While ingredients are a vital part of his fragrance formulations, the connection between the perfumer and the world around is equally important. “You must be a chameleon and pay attention to what is happening in the world. Several of my fragrances at Maison Francis Kurkdjian were created with the same approach before 724,” he says. An example he cited is l’Homme À la rose, a scent that is unmistakably masculine—although worn by many women—that gives men the power to wear a rose, traditionally linked to women’s fragrances. Likewise, Gentle Fluidity, a duo of unisex eau de parfum with the exact same notes but completely distinctive olfactory signatures reverberates gender fluidity.
As fragrance is very personal, Kurkdjian reiterates that every scent relies on individual perception of the world. He says, “Scent is about emotion; it triggers feelings in a way that is hard to understand or predict. Each one of us will react differently to the same perfume”. Simply put, fragrance radiates someone’s personality—an extension of ourselves as it fills the air and space that surrounds us. “Fragrance is invisible while the feeling and the emotion you get out of it is indelible. It is a great paradox that makes fragrances so special and unique to our lives,” he avers.

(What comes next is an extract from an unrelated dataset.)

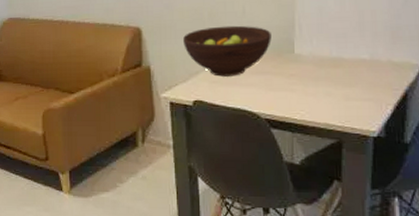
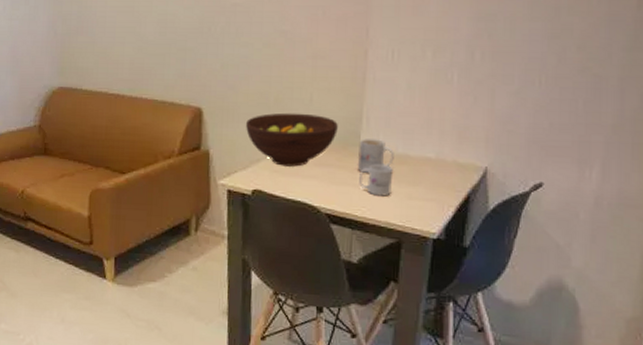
mug: none [292,45,329,79] -> present [357,139,394,174]
mug: none [296,69,329,99] -> present [359,164,394,196]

With the aim of continuing to inspire people with the fragrances he concocts, Kurkdjian reveals an expansion of their distribution in Asia, starting with another boutique in Singapore, a store in Bangkok at Icon Siam mall, and a new boutique in Hong Kong. “We entered China this year, with a shop at Nanjing-Deji and online with TMall. The approach we defined with Marc Chaya, CEO and co-founder of the Maison, is to keep an ultra-selective distribution and to open only in top locations worldwide, with the goal of offering a beautiful experience in every door,” he says. In the Philippines, Maison Francis Kurkdjian is distributed by Rustan’s.
To conclude, Kurkdjian leaves this message: “I hope my fragrances will spark positive feelings among the people who wear them. When it comes to fragrance, however, everyone will feel something different about the same scent. The olfactive memory is the most ancient memory we have as human beings. It is very primal and linked to each one’s life experiences.”